Watson A C, Hughes P D, Louise Harris M, Hart N, Ware R J, Wendon J, Green M, Moxham J
Kings College Hospital, London, UK.
Crit Care Med. 2001 Jul;29(7):1325-31. doi: 10.1097/00003246-200107000-00005.
In the critically ill, respiratory muscle strength usually has been assessed by measuring maximum inspiratory pressure. The maneuver is volitional, and results can be unreliable. The nonvolitional technique of bilateral anterolateral magnetic stimulation of the phrenic nerves, producing twitch transdiaphragmatic pressure, has been successful in normal subjects and ambulatory patients. In this study we used the technique in the intensive care unit and explored the measurement of twitch endotracheal tube pressure as a less invasive technique to assess diaphragmatic contractility.
Clinical study to quantify diaphragm strength in the intensive care unit.
Patients from three London teaching hospital intensive care units and high-dependency units.
Forty-one intensive care patients were recruited. Of these, 33 (20 men, 13 women) were studied.
Esophageal and gastric balloon catheters were passed through the anaesthetized nose, and an endotracheal tube occlusion device was placed in the ventilation circuit, next to the endotracheal tube. Two 43-mm magnetic coils were placed anteriorly on the patient's neck, and the phrenic nerves were stimulated magnetically.
On phrenic nerve stimulation, twitch gastric pressure, twitch esophageal pressure, twitch transdiaphragmatic pressure, and twitch endotracheal tube pressure were measured. Forty-one consecutive patients consented to take part in the study, and twitch pressure data were obtained in 33 of these. Mean transdiaphragmatic pressure was 10.7 cm H2O, mean twitch esophageal pressure was 6.7 cm H2O, and mean twitch endotracheal tube pressure was 6.7 cm H2O. The mean difference between twitch esophageal pressure and twitch endotracheal tube pressure was 0.02 cm H2O. Correlation of the means of twitch endotracheal tube pressure to twitch esophageal pressure was 0.93, and that for twitch endotracheal tube pressure to transdiaphragmatic pressure was 0.78.
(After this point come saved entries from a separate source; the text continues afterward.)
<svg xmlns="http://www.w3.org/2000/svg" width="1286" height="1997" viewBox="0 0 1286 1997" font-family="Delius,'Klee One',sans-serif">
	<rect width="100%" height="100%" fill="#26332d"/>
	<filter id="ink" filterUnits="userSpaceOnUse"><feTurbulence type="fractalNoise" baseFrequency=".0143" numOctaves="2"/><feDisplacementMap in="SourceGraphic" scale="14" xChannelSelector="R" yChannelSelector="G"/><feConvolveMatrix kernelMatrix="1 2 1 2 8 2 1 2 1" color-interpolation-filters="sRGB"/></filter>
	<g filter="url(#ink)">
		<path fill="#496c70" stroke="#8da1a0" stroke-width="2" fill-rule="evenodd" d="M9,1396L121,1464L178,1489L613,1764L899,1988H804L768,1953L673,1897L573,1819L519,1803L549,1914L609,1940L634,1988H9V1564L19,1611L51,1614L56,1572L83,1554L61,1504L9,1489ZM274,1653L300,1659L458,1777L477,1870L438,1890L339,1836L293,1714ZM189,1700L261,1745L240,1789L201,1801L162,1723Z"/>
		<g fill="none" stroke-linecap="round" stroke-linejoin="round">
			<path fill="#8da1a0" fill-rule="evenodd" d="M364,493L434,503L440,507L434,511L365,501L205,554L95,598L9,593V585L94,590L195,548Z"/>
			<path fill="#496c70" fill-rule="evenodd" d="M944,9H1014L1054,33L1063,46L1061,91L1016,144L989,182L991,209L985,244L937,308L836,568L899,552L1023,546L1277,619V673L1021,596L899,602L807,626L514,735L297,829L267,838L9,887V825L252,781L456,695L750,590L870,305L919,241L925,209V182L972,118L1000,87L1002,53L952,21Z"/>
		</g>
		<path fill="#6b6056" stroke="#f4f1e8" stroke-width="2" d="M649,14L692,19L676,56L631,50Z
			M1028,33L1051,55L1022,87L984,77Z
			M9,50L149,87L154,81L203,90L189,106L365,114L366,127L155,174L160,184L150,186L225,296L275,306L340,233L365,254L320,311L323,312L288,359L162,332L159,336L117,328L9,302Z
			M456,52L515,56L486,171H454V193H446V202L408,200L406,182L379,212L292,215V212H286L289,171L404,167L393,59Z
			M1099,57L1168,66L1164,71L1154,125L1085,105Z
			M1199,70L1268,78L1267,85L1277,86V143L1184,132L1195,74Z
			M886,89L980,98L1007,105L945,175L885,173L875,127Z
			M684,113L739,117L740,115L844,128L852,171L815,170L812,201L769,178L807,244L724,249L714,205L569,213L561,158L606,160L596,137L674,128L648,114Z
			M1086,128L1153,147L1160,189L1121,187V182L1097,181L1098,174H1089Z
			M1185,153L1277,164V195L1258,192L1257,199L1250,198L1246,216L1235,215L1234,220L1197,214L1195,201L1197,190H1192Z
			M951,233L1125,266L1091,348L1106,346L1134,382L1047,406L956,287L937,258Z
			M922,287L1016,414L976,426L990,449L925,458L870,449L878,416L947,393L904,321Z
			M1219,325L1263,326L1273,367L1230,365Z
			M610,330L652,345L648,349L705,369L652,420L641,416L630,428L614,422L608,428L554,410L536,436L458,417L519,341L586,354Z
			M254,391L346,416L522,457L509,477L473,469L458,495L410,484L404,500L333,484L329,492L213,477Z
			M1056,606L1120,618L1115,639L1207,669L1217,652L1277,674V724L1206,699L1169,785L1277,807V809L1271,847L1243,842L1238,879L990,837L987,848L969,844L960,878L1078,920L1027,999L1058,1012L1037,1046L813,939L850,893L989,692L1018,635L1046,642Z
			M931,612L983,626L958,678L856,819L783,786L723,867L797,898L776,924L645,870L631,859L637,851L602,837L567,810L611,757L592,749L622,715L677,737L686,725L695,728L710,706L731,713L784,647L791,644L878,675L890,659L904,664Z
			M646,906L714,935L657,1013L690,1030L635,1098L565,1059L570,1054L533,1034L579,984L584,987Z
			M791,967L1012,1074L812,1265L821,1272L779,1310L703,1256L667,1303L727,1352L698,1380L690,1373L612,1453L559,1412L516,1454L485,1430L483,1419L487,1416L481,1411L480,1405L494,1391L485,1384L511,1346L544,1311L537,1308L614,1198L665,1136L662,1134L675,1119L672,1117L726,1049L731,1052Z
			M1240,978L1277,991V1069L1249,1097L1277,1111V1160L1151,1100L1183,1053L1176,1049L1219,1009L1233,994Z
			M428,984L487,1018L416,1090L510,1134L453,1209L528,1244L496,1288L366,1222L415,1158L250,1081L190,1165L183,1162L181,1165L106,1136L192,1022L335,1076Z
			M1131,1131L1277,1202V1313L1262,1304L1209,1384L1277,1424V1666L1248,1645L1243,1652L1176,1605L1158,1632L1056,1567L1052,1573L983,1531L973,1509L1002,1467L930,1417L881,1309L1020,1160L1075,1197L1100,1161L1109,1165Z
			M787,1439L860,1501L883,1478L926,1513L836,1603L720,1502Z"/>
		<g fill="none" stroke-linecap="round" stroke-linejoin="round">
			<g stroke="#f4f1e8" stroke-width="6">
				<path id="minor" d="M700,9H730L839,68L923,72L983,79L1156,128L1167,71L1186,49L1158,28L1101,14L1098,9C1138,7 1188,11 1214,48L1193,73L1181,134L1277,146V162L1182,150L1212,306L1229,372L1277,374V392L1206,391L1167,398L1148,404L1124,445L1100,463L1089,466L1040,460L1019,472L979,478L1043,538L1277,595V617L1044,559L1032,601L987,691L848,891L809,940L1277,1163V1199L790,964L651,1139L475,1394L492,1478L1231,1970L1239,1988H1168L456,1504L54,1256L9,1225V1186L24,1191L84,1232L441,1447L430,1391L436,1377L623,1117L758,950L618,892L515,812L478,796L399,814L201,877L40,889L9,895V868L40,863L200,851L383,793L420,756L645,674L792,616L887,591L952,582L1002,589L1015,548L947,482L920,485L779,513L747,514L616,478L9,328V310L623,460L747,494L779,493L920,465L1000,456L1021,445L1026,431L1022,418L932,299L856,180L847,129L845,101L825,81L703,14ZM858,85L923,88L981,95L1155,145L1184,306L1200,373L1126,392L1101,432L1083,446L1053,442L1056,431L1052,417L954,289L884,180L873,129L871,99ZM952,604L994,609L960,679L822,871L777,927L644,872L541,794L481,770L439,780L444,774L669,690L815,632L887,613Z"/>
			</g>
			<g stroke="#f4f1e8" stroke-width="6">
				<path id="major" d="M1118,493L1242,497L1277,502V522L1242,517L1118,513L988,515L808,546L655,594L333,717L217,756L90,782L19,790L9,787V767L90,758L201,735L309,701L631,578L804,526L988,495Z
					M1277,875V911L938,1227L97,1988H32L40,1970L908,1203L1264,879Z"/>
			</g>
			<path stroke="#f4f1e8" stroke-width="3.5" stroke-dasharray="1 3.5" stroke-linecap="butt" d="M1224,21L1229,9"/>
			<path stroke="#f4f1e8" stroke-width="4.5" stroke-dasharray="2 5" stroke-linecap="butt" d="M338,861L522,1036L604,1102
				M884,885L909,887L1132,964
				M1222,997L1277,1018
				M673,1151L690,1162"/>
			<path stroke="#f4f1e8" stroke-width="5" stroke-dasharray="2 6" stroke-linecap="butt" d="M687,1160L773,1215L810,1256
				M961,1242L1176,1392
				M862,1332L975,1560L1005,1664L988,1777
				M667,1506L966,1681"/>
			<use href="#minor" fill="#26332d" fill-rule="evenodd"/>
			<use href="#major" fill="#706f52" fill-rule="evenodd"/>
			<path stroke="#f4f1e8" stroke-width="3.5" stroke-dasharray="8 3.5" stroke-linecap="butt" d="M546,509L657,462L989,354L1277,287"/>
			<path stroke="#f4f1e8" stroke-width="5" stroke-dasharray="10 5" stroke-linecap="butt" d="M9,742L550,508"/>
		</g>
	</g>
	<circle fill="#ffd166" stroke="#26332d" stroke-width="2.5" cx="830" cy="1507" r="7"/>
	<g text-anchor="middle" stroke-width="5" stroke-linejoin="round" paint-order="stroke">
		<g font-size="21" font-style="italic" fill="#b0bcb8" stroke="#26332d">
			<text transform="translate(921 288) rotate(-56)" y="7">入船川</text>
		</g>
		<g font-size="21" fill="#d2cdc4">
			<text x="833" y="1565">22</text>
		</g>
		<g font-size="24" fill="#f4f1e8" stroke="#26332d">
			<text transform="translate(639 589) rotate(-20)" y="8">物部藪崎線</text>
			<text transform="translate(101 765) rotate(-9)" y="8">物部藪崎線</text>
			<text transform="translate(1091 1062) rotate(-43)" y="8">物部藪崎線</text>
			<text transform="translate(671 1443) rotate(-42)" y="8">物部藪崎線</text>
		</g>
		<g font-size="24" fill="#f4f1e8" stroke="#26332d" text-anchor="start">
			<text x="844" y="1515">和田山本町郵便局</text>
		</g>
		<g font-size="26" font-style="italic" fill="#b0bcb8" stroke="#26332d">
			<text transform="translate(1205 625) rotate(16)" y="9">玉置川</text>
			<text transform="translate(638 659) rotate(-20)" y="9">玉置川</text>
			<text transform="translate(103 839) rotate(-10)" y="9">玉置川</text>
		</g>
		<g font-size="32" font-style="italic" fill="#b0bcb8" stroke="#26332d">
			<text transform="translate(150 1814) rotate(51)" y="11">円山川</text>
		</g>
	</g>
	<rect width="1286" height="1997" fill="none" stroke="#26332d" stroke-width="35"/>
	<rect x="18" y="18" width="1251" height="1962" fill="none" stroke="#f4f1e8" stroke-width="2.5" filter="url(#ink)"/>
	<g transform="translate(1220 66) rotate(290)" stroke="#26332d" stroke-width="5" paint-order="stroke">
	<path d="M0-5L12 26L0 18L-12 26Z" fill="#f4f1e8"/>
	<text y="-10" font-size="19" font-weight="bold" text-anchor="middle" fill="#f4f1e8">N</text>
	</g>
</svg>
Transdiaphragmatic pressure can be measured in the critically ill to give a nonvolitional assessment of diaphragm contractility, but not all patients can be studied. At present, the relationship of twitch endotracheal tube pressure to transdiaphragmatic pressure is too variable to reliably represent a less invasive measure of diaphragm strength.
在危重症患者中,呼吸肌力量通常通过测量最大吸气压力来评估。该操作是自主的,结果可能不可靠。双侧膈神经前外侧磁刺激产生膈肌抽搐跨膈压的非自主技术,已在正常受试者和非卧床患者中取得成功。在本研究中,我们在重症监护病房使用该技术,并探索测量抽搐气管插管压力作为一种侵入性较小的技术来评估膈肌收缩力。
在重症监护病房量化膈肌力量的临床研究。
来自伦敦三家教学医院重症监护病房和高依赖病房的患者。
招募了41名重症监护患者。其中33名(20名男性,13名女性)接受了研究。
将食管和胃气囊导管经麻醉的鼻腔插入,并在通气回路中气管插管旁放置气管插管阻塞装置。将两个43毫米的磁线圈放置在患者颈部前方,对膈神经进行磁刺激。
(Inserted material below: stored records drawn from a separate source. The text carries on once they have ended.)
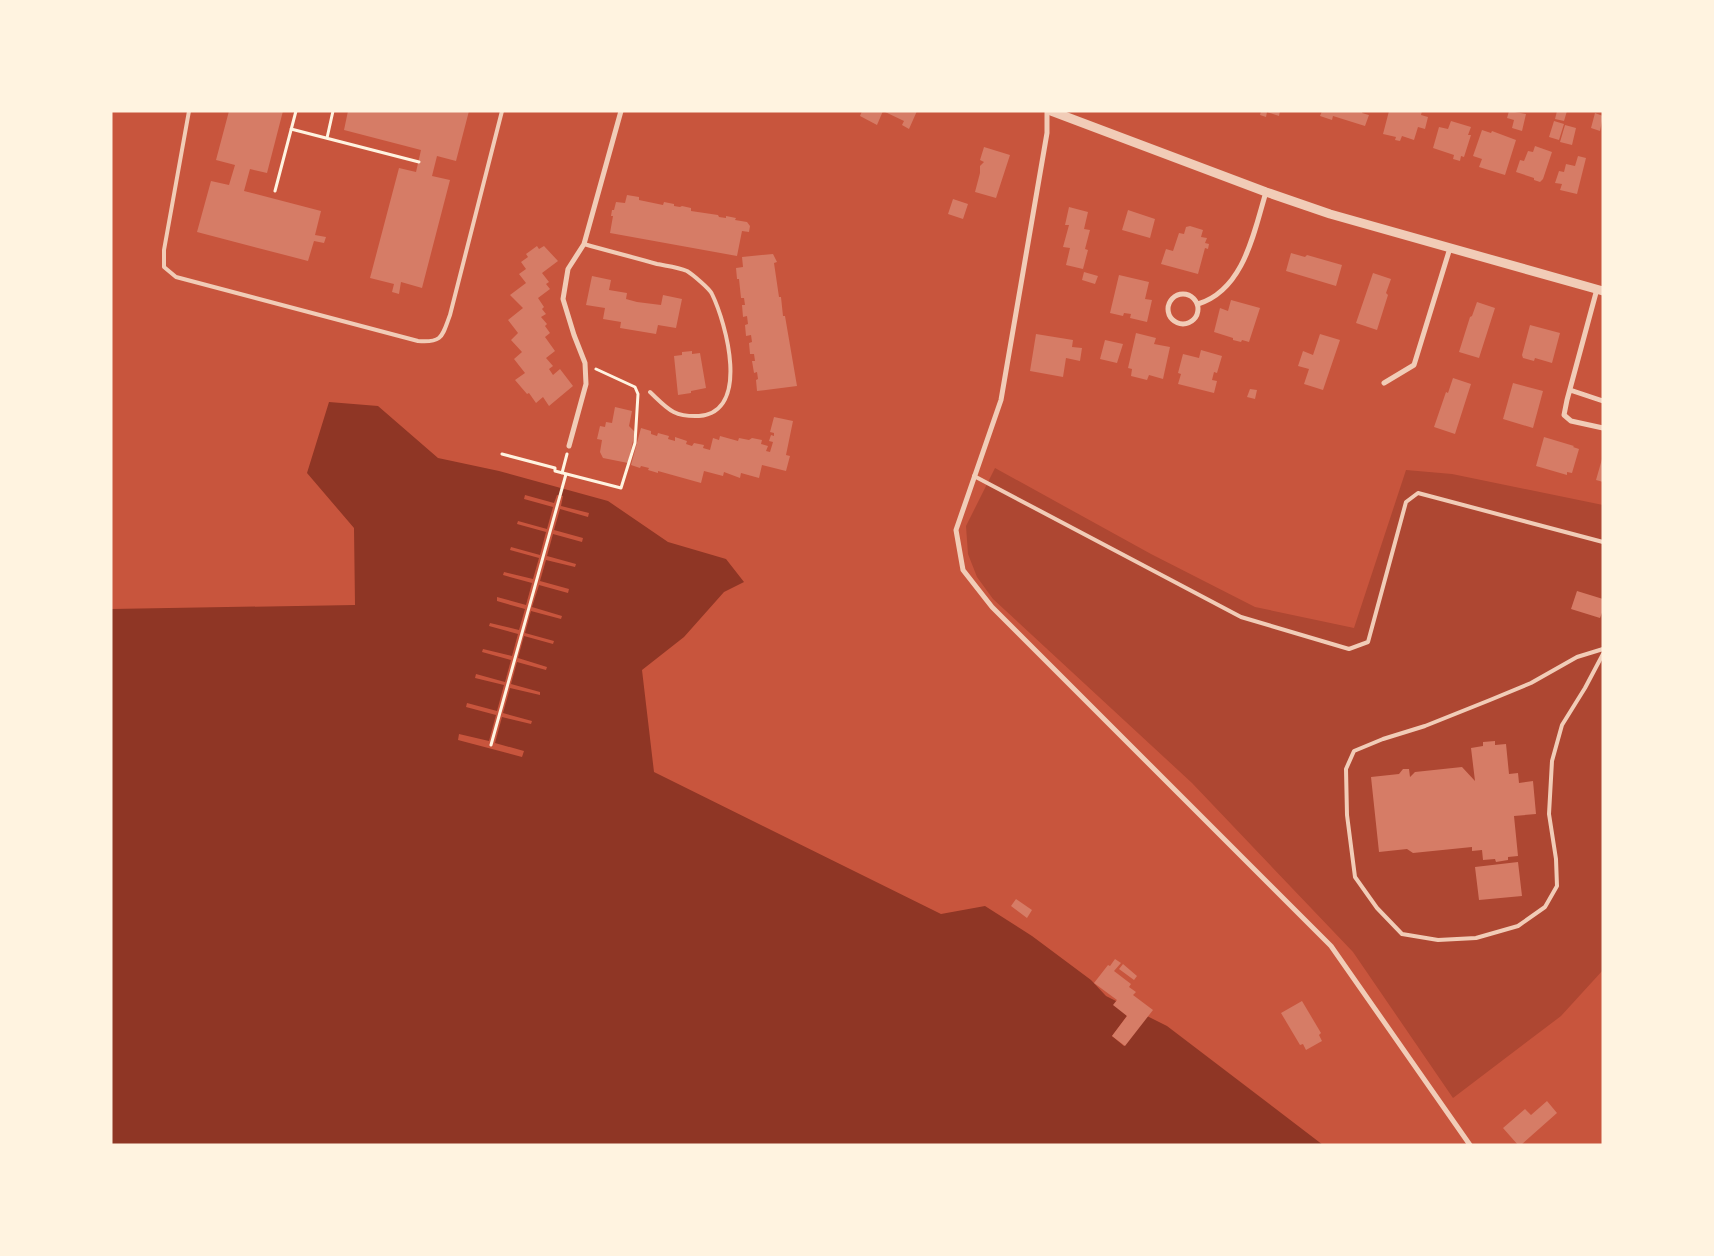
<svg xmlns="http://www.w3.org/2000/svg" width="1714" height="1256" viewBox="0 0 1714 1256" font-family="Rubik,sans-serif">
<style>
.green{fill:#ae4732}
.water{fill:#8f3625}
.pier{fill:#c8553d}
.building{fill:#d67c66}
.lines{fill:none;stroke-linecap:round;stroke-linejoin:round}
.path{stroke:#fff3e0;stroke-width:3}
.service{stroke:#f1ccb7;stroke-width:4}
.minor{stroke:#f1ccb7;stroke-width:5}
.tertiary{stroke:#f1ccb7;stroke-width:9}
</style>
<rect width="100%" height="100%" fill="#c8553d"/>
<path class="green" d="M995,468L1151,554L1255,607L1354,628L1406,470L1452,474L1603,505V970L1561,1016L1453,1098L1353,952L1192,783L993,599L977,577L968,554L966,526Z"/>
<path class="water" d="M329,402L378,406L438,458L499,471L608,501L668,542L726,559L744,582L724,592L684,637L642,670L654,772L941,914L985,906L1032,936L1091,980L1106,996L1116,1001L1127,1016L1112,1036L1124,1046L1147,1016L1167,1026L1323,1145H111V609L355,605L354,528L307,473Z"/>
<path class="pier" d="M525,495L554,503L557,495L563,496L561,506L589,513L588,517L560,509L554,530L583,538L582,542L553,534L547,556L576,564L575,567L546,560L540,581L569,589L568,593L539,585L532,607L562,616L561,619L531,611L525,633L554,641L553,644L524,636L518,658L547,667L546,670L517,662L511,684L540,692V695L510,688L503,713L532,721L531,724L502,717L495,743L524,751L522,757L458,740L459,734L489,741L496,715L466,707L467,703L497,711L504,685L475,678L476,674L505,682L511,660L482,652L483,649L512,656L518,634L489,626L490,623L519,630L525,609L497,601V597L526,605L532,583L503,575L504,572L533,579L539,558L510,550L511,547L540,555L546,532L517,524L518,521L547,529L553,507L524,499Z"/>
<path class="building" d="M229,111H283L267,173L250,169L244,191L321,211L315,235L326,237L324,243L314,241L308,261L197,232L211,181L229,185L235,165L216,160Z
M348,111H469L456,161L437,156L432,176L450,180L422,288L401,282L399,294L392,292L394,284L370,278L399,168L416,172L421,150L344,130Z
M862,111H883L877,125L860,116Z
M883,111H917L909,129L902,125L904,121Z
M1261,111H1280L1279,116L1267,112L1266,117L1260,115Z
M1322,111H1363L1362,113L1369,115L1365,126L1333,116L1332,120L1320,116Z
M1389,111H1422L1421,115L1428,117L1425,129L1418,127L1414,140L1402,136L1400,141L1395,140L1396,137L1383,134Z
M1509,111L1526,114L1522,131L1512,128L1514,120L1507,118Z
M1557,111H1567L1564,121L1555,119Z
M1595,113L1603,116L1600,131L1591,128Z
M1451,121L1471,127L1468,135H1471L1464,157L1461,156L1460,161L1453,159L1454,155L1433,148L1439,127L1448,129Z
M1554,121L1564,124L1559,140L1549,137Z
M1565,125L1576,128L1572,145L1560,142Z
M1482,130L1491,133L1492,131L1516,140L1505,175L1479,167L1482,159L1473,156Z
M1535,146L1552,152L1543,179L1540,182L1534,180V178L1516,172L1520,160L1524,161L1528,151L1533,152Z
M984,147L1010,155L996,198L975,192L980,173V166L984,162L980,160Z
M1578,156L1586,158L1577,194L1560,190L1562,184L1555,183L1559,171L1564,172L1566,164L1575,166Z
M627,195L639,197V200L663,205L664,202L674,204V206L680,207L682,206L691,208V211L718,215L719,217L726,218V216L736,218L735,220L747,222L750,226L749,232L742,231L737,256L610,233L613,216H611L612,210H614L616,202L625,203Z
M953,199L968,204L963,219L948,214Z
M1069,207L1088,212L1084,229L1090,230L1085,249L1088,250L1083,269L1066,265L1070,248L1063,247L1069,225H1065Z
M1128,210L1155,219L1150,238L1122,230Z
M1190,226L1203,230L1201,237L1207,238L1205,243L1209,244L1208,249L1205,248L1198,274L1161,264L1166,249L1173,251L1179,233L1184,234L1186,227Z
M537,246L539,249L544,246L558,261L542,273L549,282L546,284L550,289L538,298L544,307L542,309L546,314L541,317L547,324L545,326L550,333L545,337L555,351L546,358L553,366L549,369L553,375L560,369L573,386L549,406L543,397L536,403L529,393L527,394L515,380L525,373L514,359L522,352L511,340L518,333L508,320L523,308L510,295L526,283L519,274L526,269L521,262L528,257L526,254Z
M1291,253L1305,257L1307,255L1342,265L1336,286L1286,271Z
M773,254L777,262L774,263L779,297H781L783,316H785L797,386L757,391L756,380L758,379L757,372L754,373L752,361H755L754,354H750L749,343L752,342L751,335L746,336L745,325L748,324L747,316L743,317L742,305H745L744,298H741L739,279H737L736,268L743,267L742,257Z
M1084,272L1098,276L1095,284L1082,280Z
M1373,273L1391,279L1386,293L1388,295L1377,330L1356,323Z
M1119,275L1149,282L1145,299L1152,300L1147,322L1130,318L1131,314L1124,313L1123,316L1110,313Z
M592,276L611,280L609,290L627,293L626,299L637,302L661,305L663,295L682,299L676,328L658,325L656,334L620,328L621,322L603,319L605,308L586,305Z
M1231,300L1260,308L1249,342L1242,340L1241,342L1233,340V338L1214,332L1220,308L1228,311Z
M1477,302L1495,308L1479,358L1459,352L1470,317L1472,316Z
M1530,325L1560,333L1552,363L1535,358L1534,361L1523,358L1522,355Z
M1136,333L1156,338L1154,344L1170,347L1163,379L1149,375L1147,380L1131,376L1132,369L1128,368Z
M1036,334L1073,340L1072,347L1082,348L1080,361L1066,358L1063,377L1030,371Z
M1320,334L1340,340L1323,390L1304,384L1309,369L1298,366L1303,351L1313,355Z
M1105,340L1123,344L1117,363L1100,359Z
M1201,350L1222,356L1217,373L1214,372L1212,380L1217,381L1214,393L1178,384L1181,374L1178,373L1183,354L1199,358Z
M692,351V354L700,353L706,388L691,391V393L678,395L674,356L682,355V352Z
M1453,378L1471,384L1455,434L1434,427L1446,392L1448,393Z
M1513,383L1543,391L1533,428L1503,419Z
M1250,389L1257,390L1255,399L1247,397Z
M615,407L632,411L629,426L635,432L628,463L603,458L600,452L602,440L597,439L600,426L605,427L606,422L612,423Z
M774,417L793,421L786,455L790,456L786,471L762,465L759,478L741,473L740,478L724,472L723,476L704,471L701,483L658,471V473L648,470L649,468L641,466L640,468L631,465L641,428L651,431V434L657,436L658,433L669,436L668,439L675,441V437L687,441L686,444L692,446L694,443L704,445L703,448L710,450L713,438L719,440L720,436L738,441L739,438L749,440L752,438L762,440L761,444L768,446L766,451L770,452L773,442L769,441L771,435L774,436V433L770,432Z
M1544,437L1574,446L1573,447L1579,449L1572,473L1567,472V475L1536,466Z
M1602,459H1603V482L1596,480Z
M1577,591L1603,599V610L1600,618L1571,609Z
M1495,741V745L1506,744L1509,774L1518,773L1519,783L1533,781L1536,814L1514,816L1518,856L1508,857V860L1496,862L1495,859L1483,860L1482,850L1472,851V847L1413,853L1407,849L1379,852L1371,777L1399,774L1403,769H1409L1410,777L1415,772L1462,767L1475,781L1471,748L1483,746V742Z
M1518,862L1522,896L1479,900L1475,867Z
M1016,899L1032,910L1027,918L1011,906Z
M1115,959L1121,963L1114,971L1131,984L1129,987L1136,992L1133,995L1153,1010L1125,1046L1112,1036L1127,1016L1113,1005L1117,1000L1094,983L1108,965L1110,966Z
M1123,964L1137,976L1134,980L1119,969Z
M1302,1001L1321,1033L1319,1035L1322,1041L1306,1050L1303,1044L1300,1045L1281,1013Z
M1547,1101L1557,1113L1521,1145H1518L1503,1128L1525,1109L1531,1115Z"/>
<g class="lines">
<path class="path" d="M291,129L419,162
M327,138L333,111
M275,191L296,111
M502,454L555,468V471L621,488L635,443L638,394L635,387L596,369
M562,473L567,454
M491,745L566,474"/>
<path class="service" d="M189,111L164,250V267L176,277L418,341C443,343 442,336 450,315L502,111
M584,244C608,251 633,257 657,264C667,266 678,267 687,271C692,274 710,289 712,294C726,323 751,412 699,416C673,417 668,409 650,392
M974,476L1241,617L1349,649L1368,642L1406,502L1418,493L1603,542
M1603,649L1577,657L1531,683L1490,700L1425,726L1383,739L1354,751L1346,769L1347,815L1355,877L1377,908L1402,934L1438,940L1476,938L1518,926L1545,907L1557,886L1556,859L1549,814L1552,761L1562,725L1585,688L1603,654"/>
<path class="minor" d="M1047,111V133L1001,400L956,530L963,570L992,607L1331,946L1470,1145
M1597,289L1567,400L1564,415L1571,421L1603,428
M1168 309a15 15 0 1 1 30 0a15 15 0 1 1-30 0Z
M1198,304C1244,290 1254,232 1266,192
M1384,383L1414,365L1450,248
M1570,390L1603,401
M569,446L586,384L585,363L574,335L563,299L568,269L584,244L621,111"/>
<path class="tertiary" d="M1051,111L1266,192L1330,214L1603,291"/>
</g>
<rect width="1714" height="1256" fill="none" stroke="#fff3e0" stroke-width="225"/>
</svg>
在膈神经刺激时,测量抽搐胃内压、抽搐食管内压、抽搐跨膈压和抽搐气管插管压力。41名连续患者同意参加研究,其中33名获得了抽搐压力数据。平均跨膈压为10.7 cmH₂O,平均抽搐食管内压为6.7 cmH₂O,平均抽搐气管插管压力为6.7 cmH₂O。抽搐食管内压与抽搐气管插管压力的平均差值为0.02 cmH₂O。抽搐气管插管压力均值与抽搐食管内压的相关性为0.93,抽搐气管插管压力均值与跨膈压的相关性为0.78。
可以在危重症患者中测量跨膈压以对膈肌收缩力进行非自主评估,但并非所有患者都能进行研究。目前,抽搐气管插管压力与跨膈压的关系变化太大,无法可靠地代表一种侵入性较小的膈肌力量测量方法。